● **Exercise instructions**
[A] Please reproduce the part of the passage about X and Y that opens with the words containing "Under a bridge" and closes with "of inference here.".
[B] Answer these questions on the passage about X and Y:
(i) What did X say made her become an atheist?
(ii) What was Y's goal in life?
(iii) Whom does the passage cite as saying that happiness is a horrible life goal?

● **Supplied text**

::::::

Under a bridge in Monroe |
Years ago I knew a couple. Let's call them X and Y. Details of this common (to me) story have been altered.
X used to be a theist, but told us she became an atheist because of hypocrisy she saw in Christians. Her reasoning was:
1. Christian hypocrites exist.
2. Therefore, God does not exist.
This was irrational on X's part, since there is no logical claim of inference here.
X was hurt by Christians. Her response was to leave the faith entirely. When she's hurt by some hypocritical atheist will she leave that, too? (Yes, they exist; e.g., atheists who believe some things are "wrong.")
X fell in love with the atheist Y. Y had no Christian background like X did. Y lived only for his own pleasure. Y's goal in life was to "be happy." For Y, at least as it seemed to some of us, the purpose of X was to make him happy. X was one of Y's gratification objects. Happiness, as Aristotle told us, is a horrible life goal, since people get objectified as a means to an end.

::::::

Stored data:
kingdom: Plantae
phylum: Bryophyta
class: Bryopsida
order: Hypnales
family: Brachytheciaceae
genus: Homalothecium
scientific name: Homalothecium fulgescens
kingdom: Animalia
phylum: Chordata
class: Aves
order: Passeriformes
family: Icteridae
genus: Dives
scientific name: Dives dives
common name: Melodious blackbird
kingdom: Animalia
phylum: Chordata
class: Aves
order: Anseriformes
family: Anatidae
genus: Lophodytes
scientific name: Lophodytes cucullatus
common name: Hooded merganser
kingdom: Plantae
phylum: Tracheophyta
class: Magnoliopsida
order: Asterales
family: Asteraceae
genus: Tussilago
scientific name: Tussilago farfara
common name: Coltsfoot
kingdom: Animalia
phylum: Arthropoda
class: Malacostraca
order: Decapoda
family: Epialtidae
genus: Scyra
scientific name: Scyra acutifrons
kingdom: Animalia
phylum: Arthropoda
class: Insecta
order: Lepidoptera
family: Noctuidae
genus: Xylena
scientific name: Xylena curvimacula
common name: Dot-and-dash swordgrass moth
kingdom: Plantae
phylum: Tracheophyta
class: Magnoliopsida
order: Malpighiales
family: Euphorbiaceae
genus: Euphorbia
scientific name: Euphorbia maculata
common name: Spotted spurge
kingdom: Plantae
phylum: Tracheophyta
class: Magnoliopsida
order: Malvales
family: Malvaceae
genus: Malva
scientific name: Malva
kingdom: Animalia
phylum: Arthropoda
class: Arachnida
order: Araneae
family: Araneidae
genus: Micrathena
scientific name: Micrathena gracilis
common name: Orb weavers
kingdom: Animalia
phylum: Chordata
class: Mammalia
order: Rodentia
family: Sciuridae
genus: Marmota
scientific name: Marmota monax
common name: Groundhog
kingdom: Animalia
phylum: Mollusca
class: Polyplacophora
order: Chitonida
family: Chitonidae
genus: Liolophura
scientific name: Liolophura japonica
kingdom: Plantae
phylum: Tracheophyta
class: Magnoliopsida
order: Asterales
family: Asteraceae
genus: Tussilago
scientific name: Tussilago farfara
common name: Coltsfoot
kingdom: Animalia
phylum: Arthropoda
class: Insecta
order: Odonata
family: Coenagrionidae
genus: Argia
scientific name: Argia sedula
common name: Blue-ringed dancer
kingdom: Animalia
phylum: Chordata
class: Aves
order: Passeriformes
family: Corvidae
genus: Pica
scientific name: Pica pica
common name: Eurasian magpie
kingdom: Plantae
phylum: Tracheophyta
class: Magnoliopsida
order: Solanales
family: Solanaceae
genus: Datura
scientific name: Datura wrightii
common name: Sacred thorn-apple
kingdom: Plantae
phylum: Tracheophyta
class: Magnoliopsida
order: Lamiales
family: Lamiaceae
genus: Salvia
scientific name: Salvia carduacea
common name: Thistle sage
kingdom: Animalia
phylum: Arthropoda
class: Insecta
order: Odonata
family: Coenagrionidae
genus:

::::::

● **Answer list**
[A]
Under a bridge in Monroe |
Years ago I knew a couple. Let's call them X and Y. Details of this common (to me) story have been altered.
X used to be a theist, but told us she became an atheist because of hypocrisy she saw in Christians. Her reasoning was:
1. Christian hypocrites exist.
2. Therefore, God does not exist.
This was irrational on X's part, since there is no logical claim of inference here.

[B]
(i) Hypocrisy she saw in Christians.
(ii) To "be happy."
(iii) Aristotle.